Fit Of The Wobbles
Bad, Bad, Bad! What made me do it!? How could you have sat there and let it happen readers? I've now managed to trough my way through 3 extra large, sconey cakes of darkness in 24 hours and with only 3 days to go before the big race. I'm not quite sure what drove me to it but it's a slippery slope. Having relapsed once I then noshed 7 chocolate biscuits at work today and to top it all; a walnut whip on the way home. I just keep wondering whether it was all really worth it...
To add to my turmoil M commented tonight that perhaps I shouldn't race at the weekend. I'm sort of thrown, not sure where that curve ball came from but I didn't react well and feel suspicious that my eating is already showing visible signs. Perhaps this is M's subtle hint that I might want to lay off the snacks for a while.
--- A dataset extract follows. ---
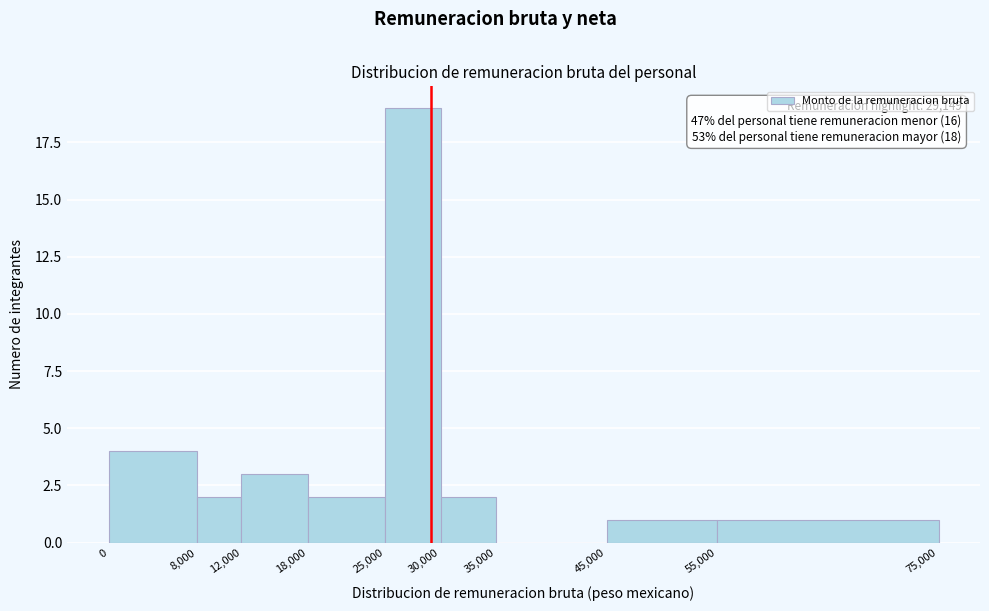

Which range on the x-axis has the tallest bar?

25,000 to 30,000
Seriously though, my reaction surprised me and has made me start thinking about why I'm racing this event in the first place. I don't think I've ever considered not running a race that I've entered, despite how painful and unpleasant the experience can be. M is possibly right, I'm feeling less than fresh than I'd like and will take a week or two to recover from it. Also have the Northern Road Relays to turn out for the following week which will no doubt feel tough with HM tired legs. But, I'm a very stubborn old mule and feel I've committed myself. Have even compromised my training to stay fit for it. It's also the English HM Champs race this year so don't want to bottle it now as I get so few opportunities to race against the big guns. Maybe these are the situations where it's good to have a coach to step in and make the decision for you. Sometimes it's hard to step back from things and accept good advice.
Ran 5 easy tonight, looping around the village again - think I could now do this with my eyes closed. Heart rate was sky high for the first 2 miles which is a sure sign that all is not quite right. That, or I've got my strap on upside down. Anyway, will try to chill for the next couple of days and continue to run easy. And of course, curtail the excessive scoffing, at least until Sunday night.